Задания для работы →
• a. Ответьте на вопросы по тексту о святом Августине и его уставе:
(i) Каких языков, согласно тексту, не знал святой Августин?
(ii) Начало какого произведения напоминает первый пункт устава святого Августина?
(iii) Какие два вида любви называет текст?
• b. Выпишите без изменений отрывок из текста о святом Августине и его уставе, начиная со слов «Его творения исполнены» и до слов «и искажают его.» включительно.

━━━ Фрагмент текста ━━━

Его творения исполнены того таинственного и эк­зистенциального духа, который исходит из покаяния и ощущения ничтожности человеческого существа. Он не написал ни одного слова, которое не было бы им пережито. Мы видим, как иной раз он восходит на вы­соту, а иной — нисходит в такие глубины, что дает по­вод неверно истолковывать его писания и подозревать автора этих писаний в ереси. Тем не менее, святой жил и мыслил право. Если к тому же вспомнить, что он не знал греческого и еврейского языков, можно понять, почему он не изложил все так, как нам этого хотелось бы. Кроме того, нужно принять во внимание все пере­толкования и недобросовестное использование его текстов. В истории это происходило не один раз и не только со святым Августином. Но мы знаем, какую он испытывал боль еще при своей жизни, видя, как зло­употребляют его учением и искажают его.

Во всяком случае, святой, живший глубокой жиз­нью Духа, создал творения возвышенные и одно­временно очень простые: он желал помочь человеку вместить Святого Духа. Пусть нет свидетельств, что святой Августин оставил после себя настоящие мо­настырские братства, Церковь, несомненно, руко­водствовалась его учением. По его монастырскому уставу, вероятно, жили те, кто собирались вокруг него и до и после его поставления на епископство. Этот устав невелик и прост, по крайней мере его основной текст, отражающий дух и взгляды святого Августина; он касается практических вопросов.

 

Прежде всего, возлюбленнейшие братья, мы должны любить Бога, а затем ближнего, по­тому что это первые заповеди, преподанные нам. (1)

 

Первый пункт устава святого Августина, первый его завет монахам говорит о любви и напоминает на­чало «Подвижнических правил» святителя Василия Великого. Тем не менее очевидно, что прямой зави­симости между этими произведениями нет. Все отцы, которые устанавливают правила, начинают с этих двух заповедей. Причина этого ясна: согласно уче­нию Господа Иисуса Христа, апостола Павла, святого Иакова, брата Господня, и всех отцов, любовь к Богу и ближнему — это одна и та же любовь, начало и ко­нец духовной жизни, начало отречения от мира, путь к обретению духовных дарований и духовных наслаж­дений и их предел. Любовь — отправная точка всего. Есть два вида любви: одна — предваряющая, ее дарует душе Бог; вторую человек приобретает своим трудом, преклоняя колена пред Богом. Любовь дарует позна­ние Бога, а познание Бога в свою очередь эту любовь преумножает, она становится истинной и прочной, неразрывно связанной с любовью к людям.

━━━ Фрагменты набора данных ━━━

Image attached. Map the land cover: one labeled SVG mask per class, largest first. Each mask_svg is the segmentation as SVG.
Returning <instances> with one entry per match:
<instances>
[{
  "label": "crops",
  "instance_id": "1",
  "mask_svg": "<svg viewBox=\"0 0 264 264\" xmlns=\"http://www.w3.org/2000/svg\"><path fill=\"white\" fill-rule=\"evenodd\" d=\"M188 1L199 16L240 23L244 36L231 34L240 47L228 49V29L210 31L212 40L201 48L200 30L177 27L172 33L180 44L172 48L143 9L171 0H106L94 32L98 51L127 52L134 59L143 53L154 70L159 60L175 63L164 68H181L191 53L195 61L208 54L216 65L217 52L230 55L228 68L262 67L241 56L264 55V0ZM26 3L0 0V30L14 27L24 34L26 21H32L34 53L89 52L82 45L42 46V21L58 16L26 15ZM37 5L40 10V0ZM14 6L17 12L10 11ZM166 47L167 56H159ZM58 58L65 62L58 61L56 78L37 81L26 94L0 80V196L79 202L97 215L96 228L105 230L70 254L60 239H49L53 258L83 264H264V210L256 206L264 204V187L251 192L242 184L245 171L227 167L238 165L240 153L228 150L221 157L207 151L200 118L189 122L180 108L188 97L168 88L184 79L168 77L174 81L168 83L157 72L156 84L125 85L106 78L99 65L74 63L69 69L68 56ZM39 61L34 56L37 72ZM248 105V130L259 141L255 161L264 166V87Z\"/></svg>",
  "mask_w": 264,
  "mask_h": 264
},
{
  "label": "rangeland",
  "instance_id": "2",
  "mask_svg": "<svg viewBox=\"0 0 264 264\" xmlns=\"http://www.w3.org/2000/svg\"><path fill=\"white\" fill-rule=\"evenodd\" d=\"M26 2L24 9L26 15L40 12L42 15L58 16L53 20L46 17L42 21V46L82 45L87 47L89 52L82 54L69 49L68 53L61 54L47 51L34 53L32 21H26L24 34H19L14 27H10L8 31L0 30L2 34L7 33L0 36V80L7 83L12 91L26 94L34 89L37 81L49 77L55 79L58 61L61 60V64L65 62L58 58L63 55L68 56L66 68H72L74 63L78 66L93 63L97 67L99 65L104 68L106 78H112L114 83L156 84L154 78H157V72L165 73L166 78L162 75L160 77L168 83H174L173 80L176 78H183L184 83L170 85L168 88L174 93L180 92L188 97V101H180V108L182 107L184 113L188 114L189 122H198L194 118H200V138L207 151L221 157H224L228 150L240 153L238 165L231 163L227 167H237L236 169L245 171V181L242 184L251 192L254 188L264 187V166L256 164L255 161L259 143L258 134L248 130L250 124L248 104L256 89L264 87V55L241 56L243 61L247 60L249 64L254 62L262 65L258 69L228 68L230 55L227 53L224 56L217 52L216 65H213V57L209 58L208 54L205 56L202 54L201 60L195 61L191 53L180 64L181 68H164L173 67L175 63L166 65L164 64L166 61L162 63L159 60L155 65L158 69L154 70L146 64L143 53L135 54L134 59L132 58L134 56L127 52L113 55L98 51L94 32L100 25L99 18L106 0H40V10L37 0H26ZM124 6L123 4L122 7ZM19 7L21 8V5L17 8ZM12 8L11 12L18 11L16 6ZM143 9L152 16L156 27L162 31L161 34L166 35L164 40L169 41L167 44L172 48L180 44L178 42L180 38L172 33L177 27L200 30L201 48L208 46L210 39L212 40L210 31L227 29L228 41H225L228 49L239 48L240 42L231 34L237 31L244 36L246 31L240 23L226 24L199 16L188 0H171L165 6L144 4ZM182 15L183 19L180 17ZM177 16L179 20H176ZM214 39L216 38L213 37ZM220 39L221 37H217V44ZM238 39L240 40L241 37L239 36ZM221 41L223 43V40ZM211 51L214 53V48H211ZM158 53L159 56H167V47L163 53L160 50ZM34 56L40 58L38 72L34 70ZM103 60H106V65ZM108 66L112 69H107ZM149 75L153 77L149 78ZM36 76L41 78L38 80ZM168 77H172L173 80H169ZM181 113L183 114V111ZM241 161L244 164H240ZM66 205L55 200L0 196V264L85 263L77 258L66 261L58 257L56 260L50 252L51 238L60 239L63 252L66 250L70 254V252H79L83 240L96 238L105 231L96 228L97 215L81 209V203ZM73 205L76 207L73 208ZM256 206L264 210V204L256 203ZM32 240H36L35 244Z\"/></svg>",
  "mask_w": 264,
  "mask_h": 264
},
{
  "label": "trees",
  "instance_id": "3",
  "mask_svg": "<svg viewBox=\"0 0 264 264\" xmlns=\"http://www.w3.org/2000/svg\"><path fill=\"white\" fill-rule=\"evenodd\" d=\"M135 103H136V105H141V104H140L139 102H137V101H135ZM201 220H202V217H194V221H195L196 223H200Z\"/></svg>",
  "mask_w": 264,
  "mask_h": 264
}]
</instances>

━━━

Выполненное задание →
• a.
(i) Греческого и еврейского.
(ii) Начало «Подвижнических правил» святителя Василия Великого.
(iii) Предваряющую любовь, которую дарует душе Бог, и любовь, которую человек приобретает своим трудом, преклоняя колена пред Богом.

• b.
Его творения исполнены того таинственного и эк­зистенциального духа, который исходит из покаяния и ощущения ничтожности человеческого существа. Он не написал ни одного слова, которое не было бы им пережито. Мы видим, как иной раз он восходит на вы­соту, а иной — нисходит в такие глубины, что дает по­вод неверно истолковывать его писания и подозревать автора этих писаний в ереси. Тем не менее, святой жил и мыслил право. Если к тому же вспомнить, что он не знал греческого и еврейского языков, можно понять, почему он не изложил все так, как нам этого хотелось бы. Кроме того, нужно принять во внимание все пере­толкования и недобросовестное использование его текстов. В истории это происходило не один раз и не только со святым Августином. Но мы знаем, какую он испытывал боль еще при своей жизни, видя, как зло­употребляют его учением и искажают его.